→ RECORDS FOR THIS TASK
=-=-=-=-=
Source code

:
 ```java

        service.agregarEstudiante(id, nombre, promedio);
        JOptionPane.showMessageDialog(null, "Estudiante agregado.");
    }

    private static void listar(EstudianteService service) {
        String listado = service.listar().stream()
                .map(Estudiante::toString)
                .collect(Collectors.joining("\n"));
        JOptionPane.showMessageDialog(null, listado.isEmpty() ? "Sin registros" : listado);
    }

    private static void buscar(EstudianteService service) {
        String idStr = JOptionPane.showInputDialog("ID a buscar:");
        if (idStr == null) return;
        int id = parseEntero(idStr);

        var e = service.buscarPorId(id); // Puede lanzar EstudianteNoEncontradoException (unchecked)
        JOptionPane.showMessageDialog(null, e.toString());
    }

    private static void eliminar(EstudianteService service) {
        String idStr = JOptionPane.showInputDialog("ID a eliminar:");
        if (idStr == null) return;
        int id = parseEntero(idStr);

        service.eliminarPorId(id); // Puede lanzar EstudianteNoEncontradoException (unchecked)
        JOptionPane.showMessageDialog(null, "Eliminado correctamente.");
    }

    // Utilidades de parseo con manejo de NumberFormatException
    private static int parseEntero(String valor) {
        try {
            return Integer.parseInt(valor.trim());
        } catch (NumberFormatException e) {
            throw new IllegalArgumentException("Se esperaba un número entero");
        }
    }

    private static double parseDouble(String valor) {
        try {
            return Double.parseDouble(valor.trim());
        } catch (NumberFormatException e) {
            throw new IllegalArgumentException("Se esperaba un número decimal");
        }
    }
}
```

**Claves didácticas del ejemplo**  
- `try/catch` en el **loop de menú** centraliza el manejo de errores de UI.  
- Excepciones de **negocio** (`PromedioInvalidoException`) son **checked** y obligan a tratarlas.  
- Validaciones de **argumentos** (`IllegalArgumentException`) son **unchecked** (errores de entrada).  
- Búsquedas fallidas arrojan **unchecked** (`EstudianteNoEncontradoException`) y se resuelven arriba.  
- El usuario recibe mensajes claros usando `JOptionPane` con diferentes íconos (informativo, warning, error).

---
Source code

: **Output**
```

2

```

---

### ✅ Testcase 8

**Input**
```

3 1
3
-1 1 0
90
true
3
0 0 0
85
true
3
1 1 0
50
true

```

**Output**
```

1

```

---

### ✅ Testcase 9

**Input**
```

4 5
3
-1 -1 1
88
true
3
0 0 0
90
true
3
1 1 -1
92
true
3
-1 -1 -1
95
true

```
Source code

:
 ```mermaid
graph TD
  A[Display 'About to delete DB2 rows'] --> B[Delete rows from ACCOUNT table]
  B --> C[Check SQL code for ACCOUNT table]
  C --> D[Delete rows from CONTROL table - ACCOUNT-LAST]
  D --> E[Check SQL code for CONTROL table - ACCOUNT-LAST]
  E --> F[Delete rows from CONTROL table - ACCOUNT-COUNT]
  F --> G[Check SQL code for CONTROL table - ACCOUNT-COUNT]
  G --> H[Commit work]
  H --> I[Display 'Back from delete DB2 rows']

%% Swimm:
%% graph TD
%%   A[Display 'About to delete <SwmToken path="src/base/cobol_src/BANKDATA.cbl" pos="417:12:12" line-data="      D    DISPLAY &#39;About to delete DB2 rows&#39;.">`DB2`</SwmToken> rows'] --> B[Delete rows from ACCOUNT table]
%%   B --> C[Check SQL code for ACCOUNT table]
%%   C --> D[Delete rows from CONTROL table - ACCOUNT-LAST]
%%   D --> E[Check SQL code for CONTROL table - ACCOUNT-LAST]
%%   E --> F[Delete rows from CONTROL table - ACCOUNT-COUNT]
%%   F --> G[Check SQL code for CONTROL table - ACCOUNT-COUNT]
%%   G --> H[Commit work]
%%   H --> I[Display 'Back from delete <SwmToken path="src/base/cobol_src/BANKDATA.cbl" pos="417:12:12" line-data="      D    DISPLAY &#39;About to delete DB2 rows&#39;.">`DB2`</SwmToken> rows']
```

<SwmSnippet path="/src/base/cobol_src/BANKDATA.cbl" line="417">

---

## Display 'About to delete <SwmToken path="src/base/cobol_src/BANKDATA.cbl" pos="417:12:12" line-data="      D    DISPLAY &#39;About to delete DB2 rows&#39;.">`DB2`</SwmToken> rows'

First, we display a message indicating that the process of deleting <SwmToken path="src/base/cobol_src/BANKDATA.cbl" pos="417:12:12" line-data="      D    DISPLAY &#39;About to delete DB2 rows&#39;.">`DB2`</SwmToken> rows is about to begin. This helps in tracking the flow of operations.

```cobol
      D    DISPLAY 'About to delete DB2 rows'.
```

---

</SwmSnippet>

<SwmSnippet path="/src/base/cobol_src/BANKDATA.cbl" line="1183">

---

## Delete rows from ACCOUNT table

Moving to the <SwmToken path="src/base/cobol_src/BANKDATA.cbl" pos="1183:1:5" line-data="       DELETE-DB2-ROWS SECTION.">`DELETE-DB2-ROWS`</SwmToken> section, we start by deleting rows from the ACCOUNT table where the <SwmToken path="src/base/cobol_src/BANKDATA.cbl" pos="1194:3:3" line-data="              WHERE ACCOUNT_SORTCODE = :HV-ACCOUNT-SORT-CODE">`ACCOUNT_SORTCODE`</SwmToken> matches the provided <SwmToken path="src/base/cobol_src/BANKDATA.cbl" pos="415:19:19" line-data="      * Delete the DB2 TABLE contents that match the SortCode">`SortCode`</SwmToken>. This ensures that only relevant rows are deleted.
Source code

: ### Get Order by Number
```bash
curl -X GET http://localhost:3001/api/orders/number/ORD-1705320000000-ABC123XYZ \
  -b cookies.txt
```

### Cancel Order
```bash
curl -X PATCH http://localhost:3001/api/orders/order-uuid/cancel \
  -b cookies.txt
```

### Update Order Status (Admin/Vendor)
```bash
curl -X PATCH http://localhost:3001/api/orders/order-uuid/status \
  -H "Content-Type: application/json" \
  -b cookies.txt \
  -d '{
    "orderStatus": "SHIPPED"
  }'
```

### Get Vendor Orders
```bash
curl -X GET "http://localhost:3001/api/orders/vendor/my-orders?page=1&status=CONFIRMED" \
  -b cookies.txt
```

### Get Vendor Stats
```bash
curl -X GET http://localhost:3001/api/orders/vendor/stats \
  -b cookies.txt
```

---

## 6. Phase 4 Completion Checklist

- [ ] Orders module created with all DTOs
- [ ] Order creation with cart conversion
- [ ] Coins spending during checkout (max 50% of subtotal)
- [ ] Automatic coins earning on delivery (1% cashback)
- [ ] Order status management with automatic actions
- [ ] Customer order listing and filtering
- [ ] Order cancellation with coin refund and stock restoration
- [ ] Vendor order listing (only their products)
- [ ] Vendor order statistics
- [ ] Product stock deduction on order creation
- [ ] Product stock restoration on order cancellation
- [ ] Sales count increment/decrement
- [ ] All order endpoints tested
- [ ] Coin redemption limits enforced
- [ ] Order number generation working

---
=-=-=-=-=
→ ASSIGNMENT
Only the lines from the one containing "- [ ] Vendor order listing" through the final line above should be duplicated, exactly as they stand.

→ RESULT FOR THIS TASK
- [ ] Vendor order listing (only their products)
- [ ] Vendor order statistics
- [ ] Product stock deduction on order creation
- [ ] Product stock restoration on order cancellation
- [ ] Sales count increment/decrement
- [ ] All order endpoints tested
- [ ] Coin redemption limits enforced
- [ ] Order number generation working

---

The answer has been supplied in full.